_TASK TO COMPLETE_
The line with "List each element's" marks the start; write out that line and all following lines through the end of the listing, exactly.

_ _ _ _ _

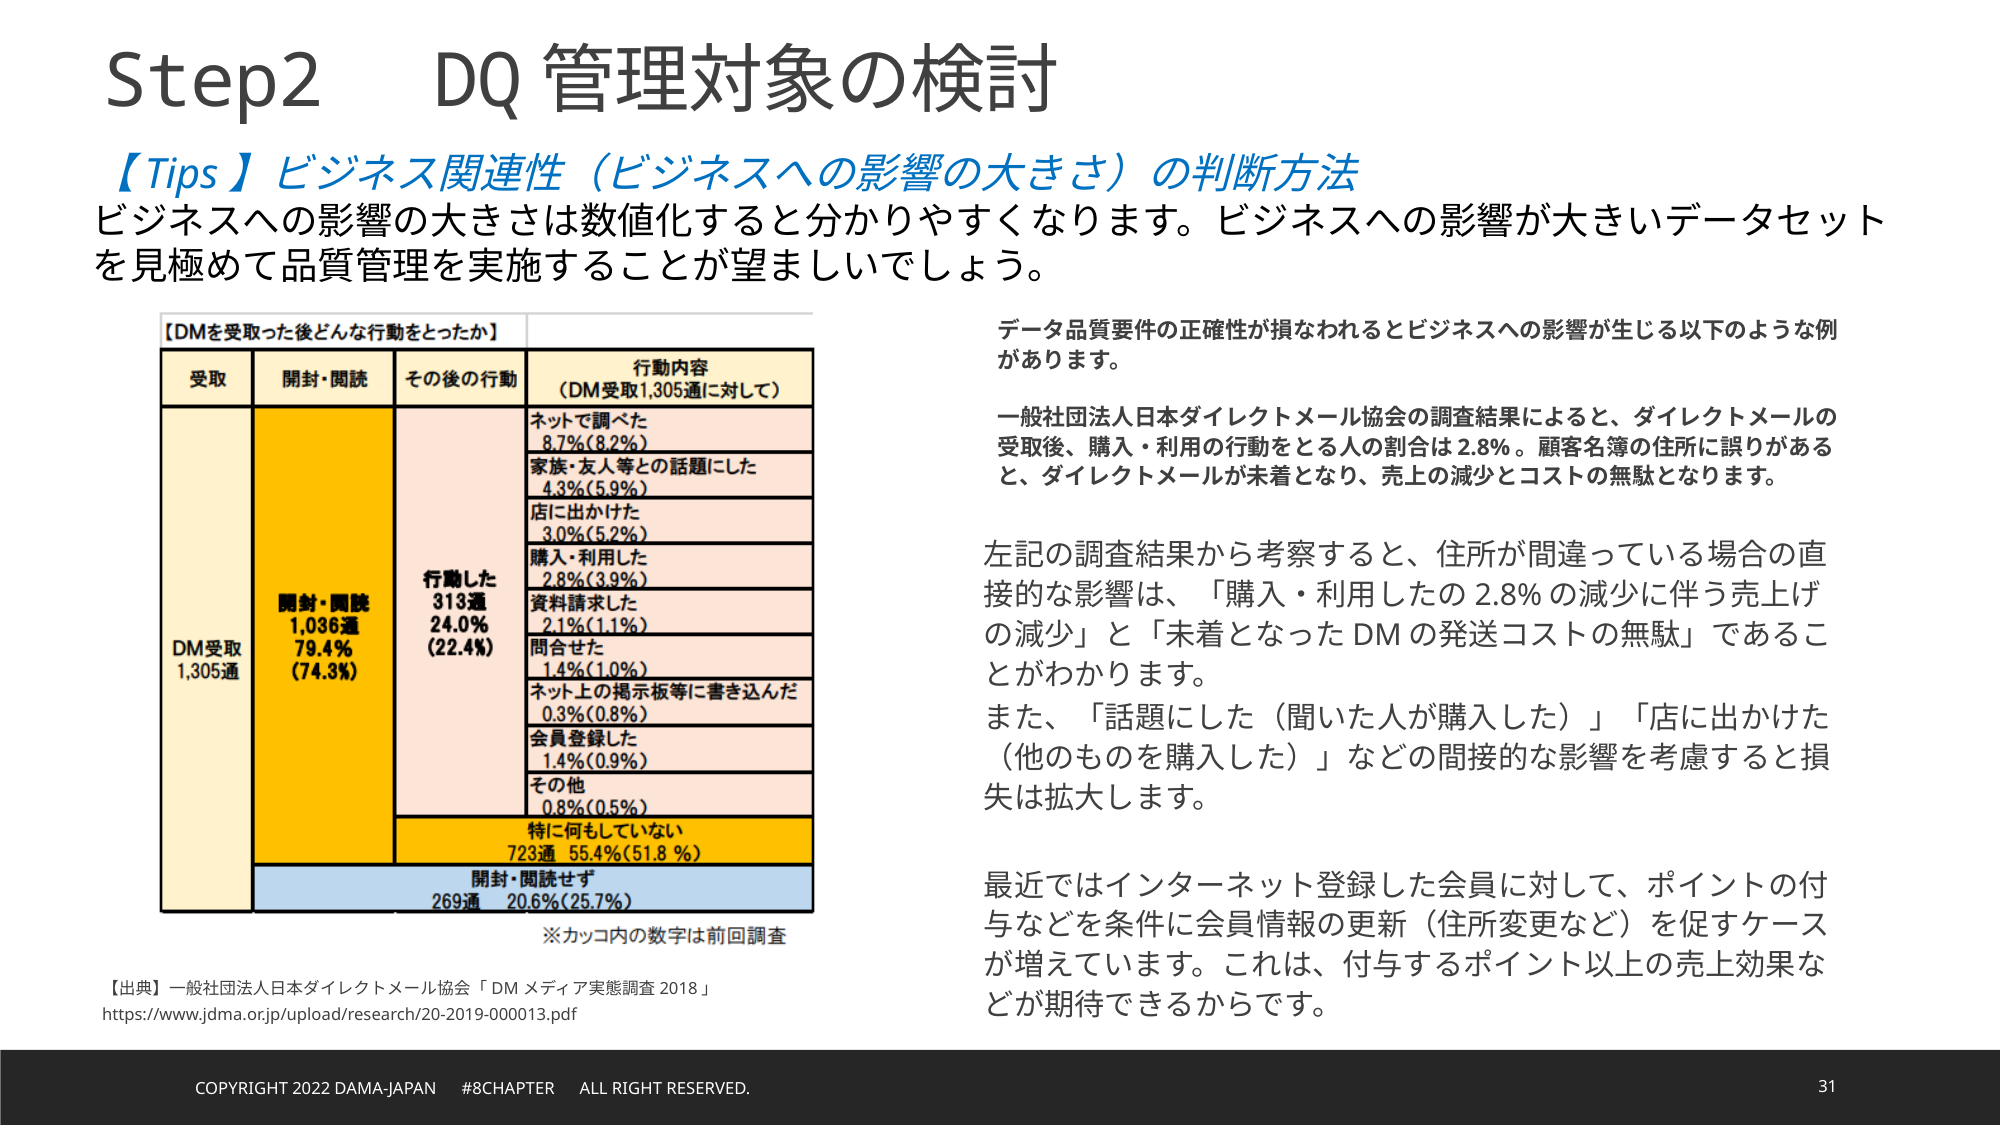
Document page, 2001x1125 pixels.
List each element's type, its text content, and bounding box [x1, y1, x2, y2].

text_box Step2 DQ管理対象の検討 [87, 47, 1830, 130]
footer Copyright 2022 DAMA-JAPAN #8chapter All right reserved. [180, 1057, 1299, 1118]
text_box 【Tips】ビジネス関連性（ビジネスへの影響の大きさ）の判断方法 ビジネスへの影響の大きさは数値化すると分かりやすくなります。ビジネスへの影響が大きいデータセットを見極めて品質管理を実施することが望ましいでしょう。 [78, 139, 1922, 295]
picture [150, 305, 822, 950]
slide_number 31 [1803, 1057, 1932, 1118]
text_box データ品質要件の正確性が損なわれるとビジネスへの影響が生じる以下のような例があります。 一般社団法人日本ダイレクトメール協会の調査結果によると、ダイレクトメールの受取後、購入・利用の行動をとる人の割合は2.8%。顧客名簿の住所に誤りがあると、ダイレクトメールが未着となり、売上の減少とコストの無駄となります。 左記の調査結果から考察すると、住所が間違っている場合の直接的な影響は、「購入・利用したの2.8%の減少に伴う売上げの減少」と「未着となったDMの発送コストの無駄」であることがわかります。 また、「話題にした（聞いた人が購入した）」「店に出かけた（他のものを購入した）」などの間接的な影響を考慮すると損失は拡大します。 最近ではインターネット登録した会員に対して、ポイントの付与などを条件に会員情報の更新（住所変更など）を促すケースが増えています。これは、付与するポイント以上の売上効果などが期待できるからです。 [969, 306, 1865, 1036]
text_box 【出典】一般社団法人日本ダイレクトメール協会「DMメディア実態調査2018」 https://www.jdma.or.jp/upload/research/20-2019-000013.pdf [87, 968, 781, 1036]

_ _ _ _ _

_SOLUTION TO THIS TASK_
List each element's type, its text content, and bounding box [x1, y1, x2, y2].

text_box Step2 DQ管理対象の検討 [87, 47, 1830, 130]
footer Copyright 2022 DAMA-JAPAN #8chapter All right reserved. [180, 1057, 1299, 1118]
text_box 【Tips】ビジネス関連性（ビジネスへの影響の大きさ）の判断方法 ビジネスへの影響の大きさは数値化すると分かりやすくなります。ビジネスへの影響が大きいデータセットを見極めて品質管理を実施することが望ましいでしょう。 [78, 139, 1922, 295]
picture [150, 305, 822, 950]
slide_number 31 [1803, 1057, 1932, 1118]
text_box データ品質要件の正確性が損なわれるとビジネスへの影響が生じる以下のような例があります。 一般社団法人日本ダイレクトメール協会の調査結果によると、ダイレクトメールの受取後、購入・利用の行動をとる人の割合は2.8%。顧客名簿の住所に誤りがあると、ダイレクトメールが未着となり、売上の減少とコストの無駄となります。 左記の調査結果から考察すると、住所が間違っている場合の直接的な影響は、「購入・利用したの2.8%の減少に伴う売上げの減少」と「未着となったDMの発送コストの無駄」であることがわかります。 また、「話題にした（聞いた人が購入した）」「店に出かけた（他のものを購入した）」などの間接的な影響を考慮すると損失は拡大します。 最近ではインターネット登録した会員に対して、ポイントの付与などを条件に会員情報の更新（住所変更など）を促すケースが増えています。これは、付与するポイント以上の売上効果などが期待できるからです。 [969, 306, 1865, 1036]
text_box 【出典】一般社団法人日本ダイレクトメール協会「DMメディア実態調査2018」 https://www.jdma.or.jp/upload/research/20-2019-000013.pdf [87, 968, 781, 1036]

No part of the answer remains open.